Maran van Erp

Personal information
- Date of birth: 3 December 1990 (age 35)
- Place of birth: Veldhoven, Netherlands
- Height: 1.71 m (5 ft 7 in)
- Position: Defender

Youth career
- RKVVO

Senior career*
- Years: Team / Apps / (Gls)
- 2009–2011: Willem II / 37 / (1)
- 2011–2012: VVV-Venlo / 18 / (4)
- 2012–2016: PSV / 79 / (3)
- Total:  / 134 / (8)

International career
- 2007: Netherlands U17 / 1 / (0)
- 2015: Netherlands / 1 / (0)

= Maran van Erp =

Dutch footballer (born 1990)

Maran van Erp (/nl/; born 3 December 1990) is a Dutch former footballer who played as a defender.

==Club career==
===Willem II===
In the summer of 2009, Van Erp left amateur association RKVVO to play with Willem II in the Eredivisie. She made her league debut against Twente on 8 October 2009. Van Erp scored her first league goal against ADO Den Haag on 5 May 2011, scoring in the 90th minute.

===VVV-Venlo===

After two years playing for the Tricolores, she moved to VVV-Venlo. Van Erp made her league debut against Twente on 2 September 2011. She scored her first league goal against PEC Zwolle on 27 January 2012, scoring in the 71st minute.

===PSV===

After a year she returned to Brabant, to play for PSV/FC Eindhoven in the newly formed BeNe League. Van Erp made her league debut against ADO Den Haag on 24 August 2012. She scored her first league goal against Club Brugge on 21 February 2014, scoring in the 74th minute.

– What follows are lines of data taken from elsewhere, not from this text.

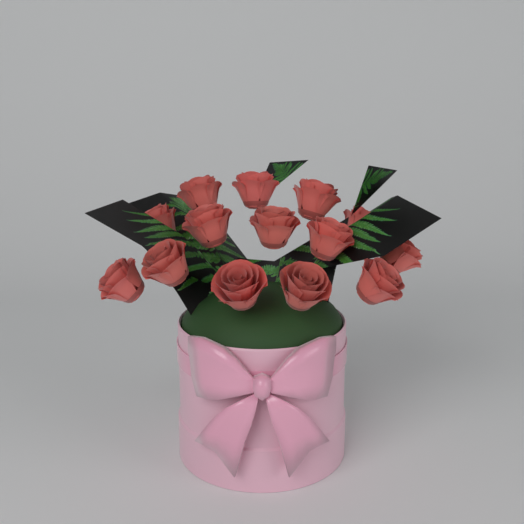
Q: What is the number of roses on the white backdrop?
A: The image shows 14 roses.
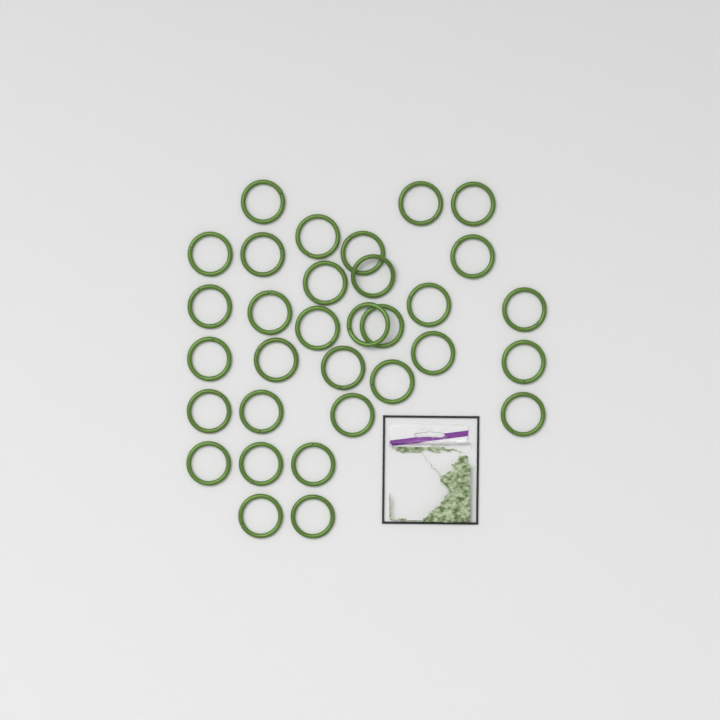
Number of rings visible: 32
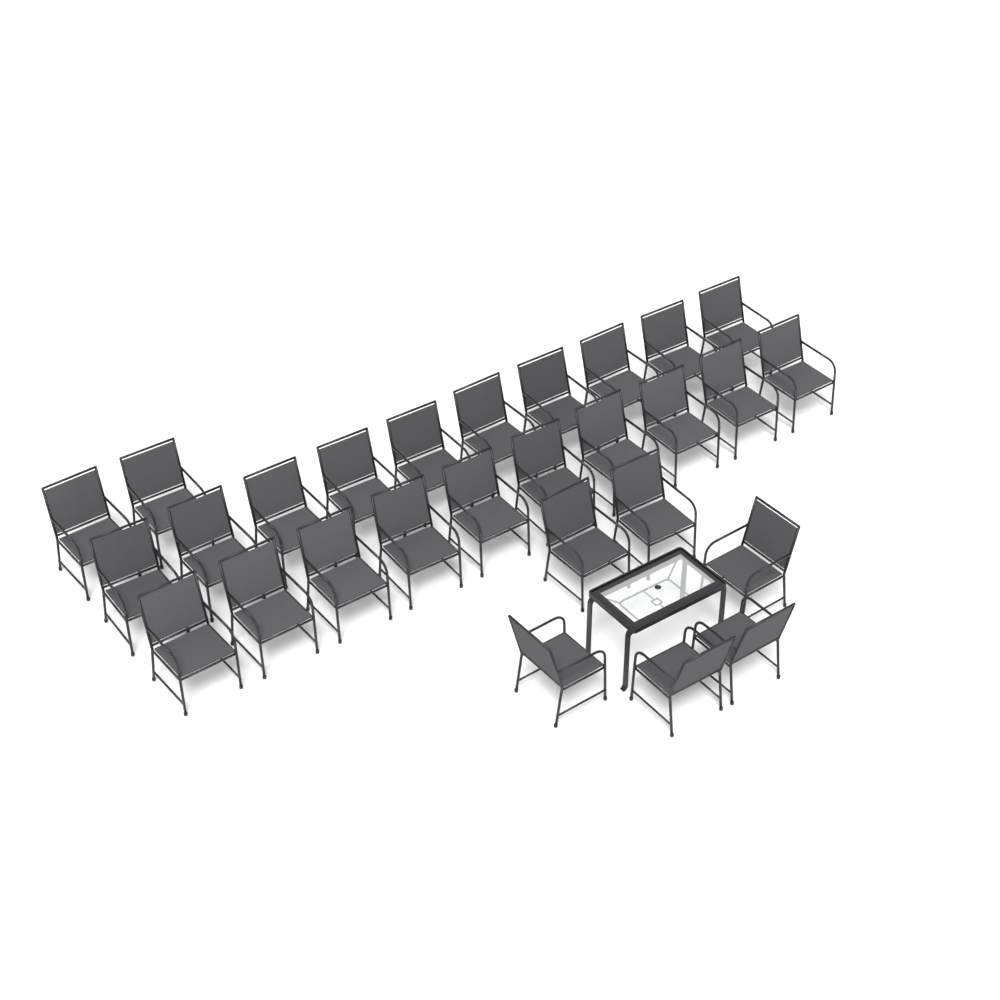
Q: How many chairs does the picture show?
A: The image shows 28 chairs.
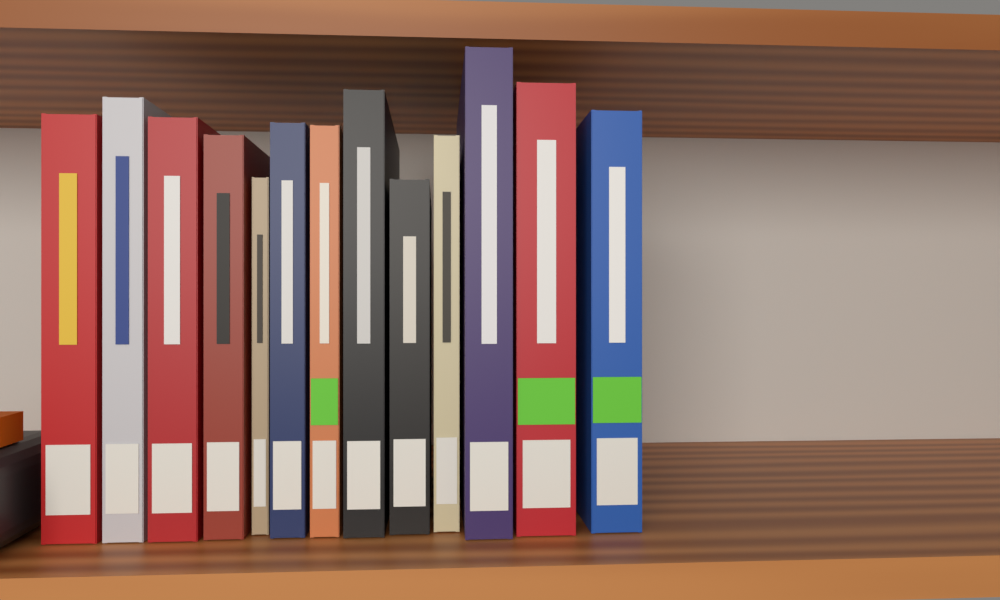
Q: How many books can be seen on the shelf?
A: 13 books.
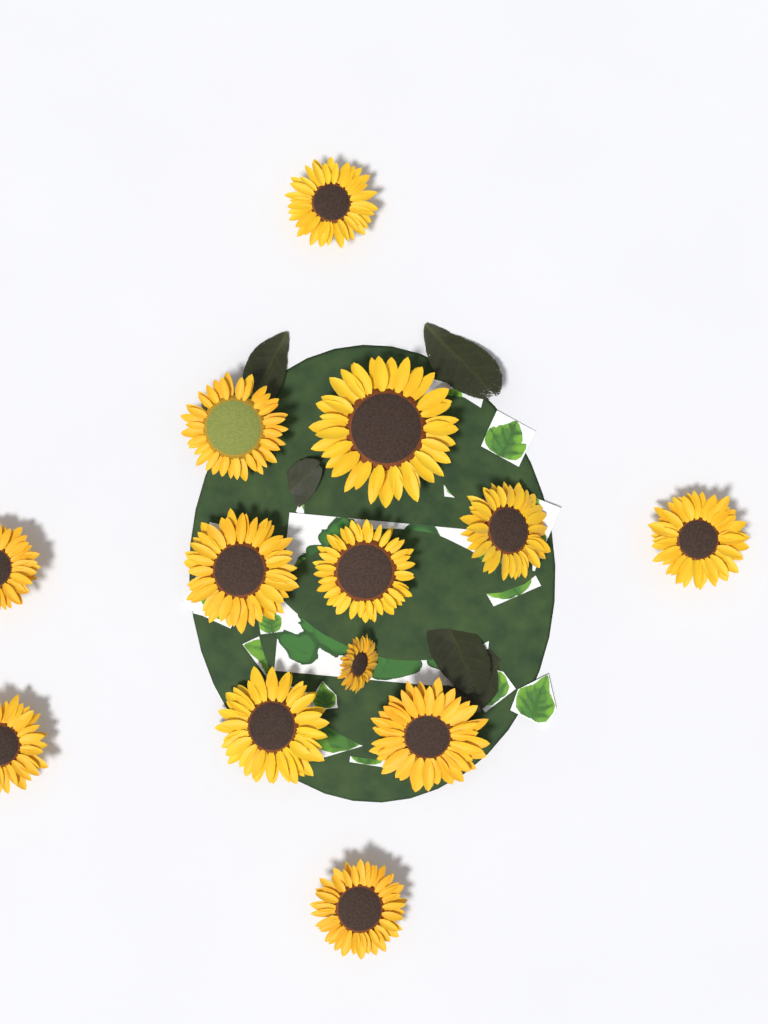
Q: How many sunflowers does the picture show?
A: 13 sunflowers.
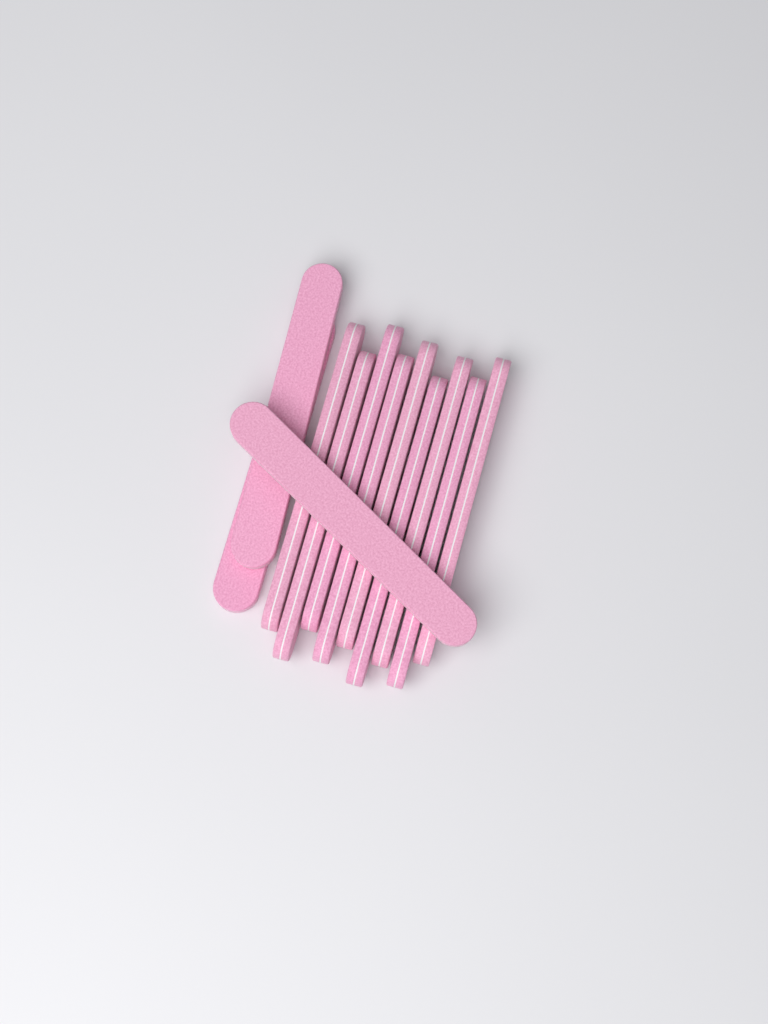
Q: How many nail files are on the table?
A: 12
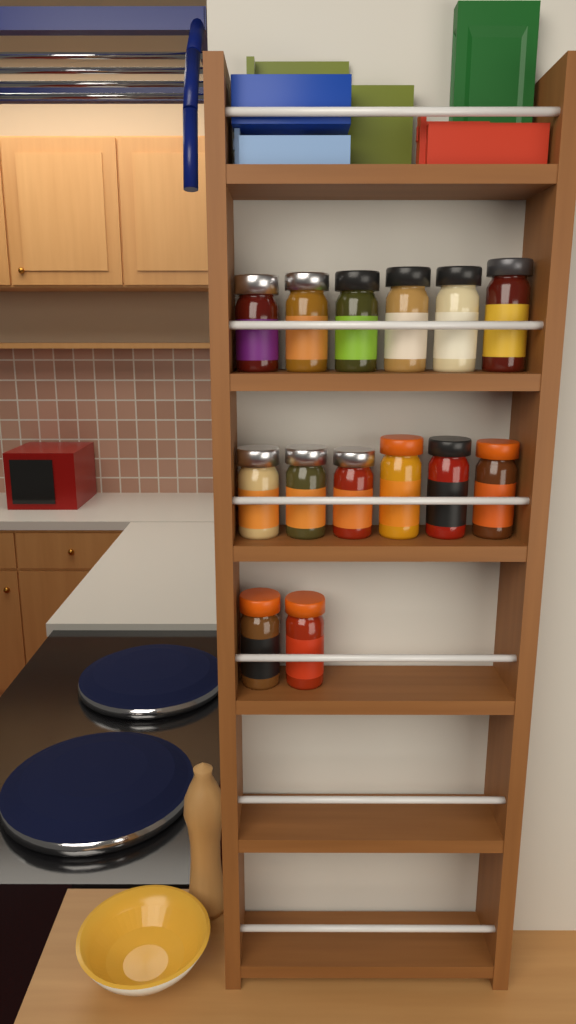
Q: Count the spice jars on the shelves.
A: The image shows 14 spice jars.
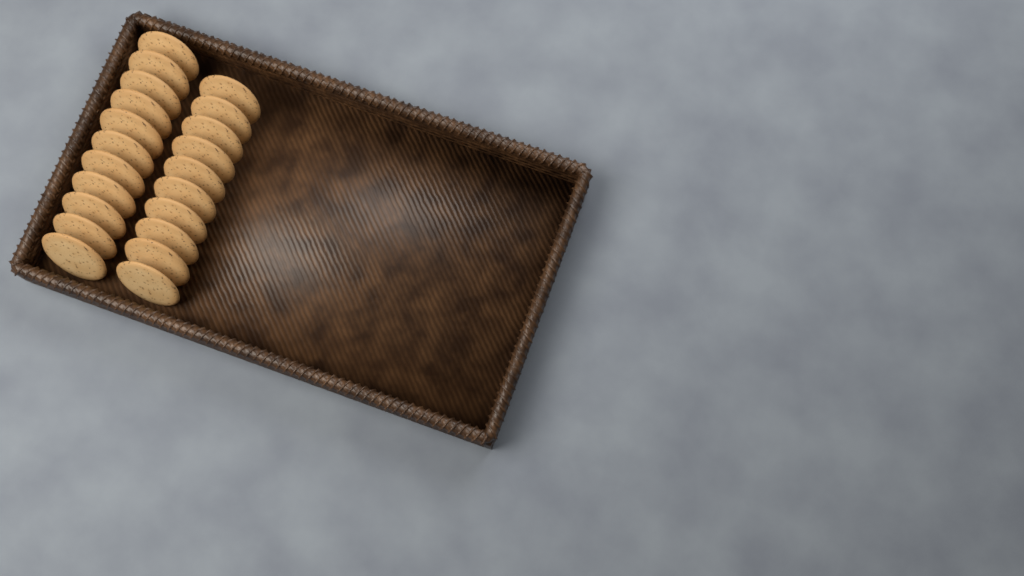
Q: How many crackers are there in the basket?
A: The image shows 21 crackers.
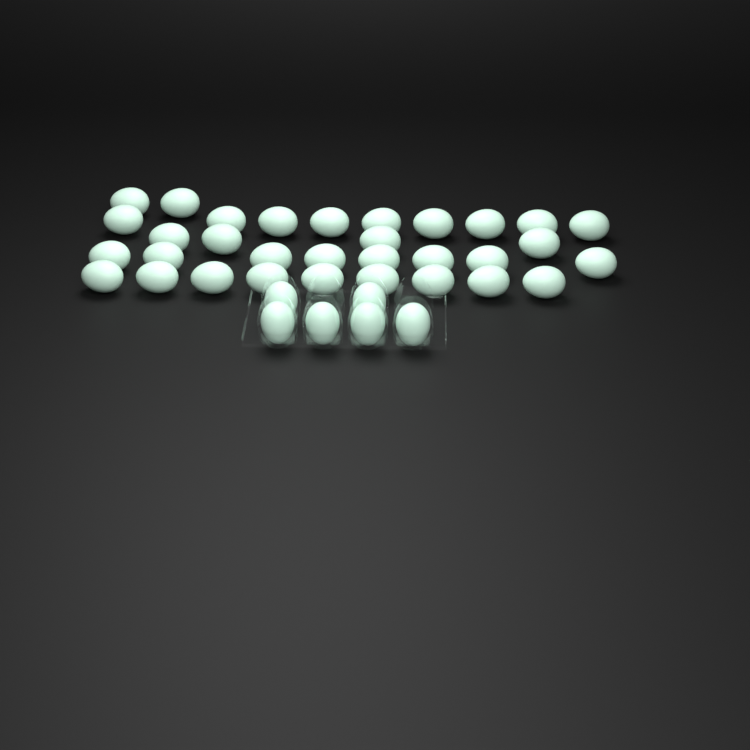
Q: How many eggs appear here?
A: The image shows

On 17 June 2016, Van Erp retired from football, choosing to focus on her social career.

==International career==

On 3 April 2015, Van Erp was called up to the national team. On 20 May 2015, Van Erp debuted for the Netherlands in a friendly against Estonia in the 62nd minute, replacing another debutant, Marthe Munsterman. In 2015, she was among the 23-roster who was called to represent Netherlands in the 2015 FIFA Women's World Cup.

==Personal life==

On 11 December 2015, Van Erp joined FlowSports.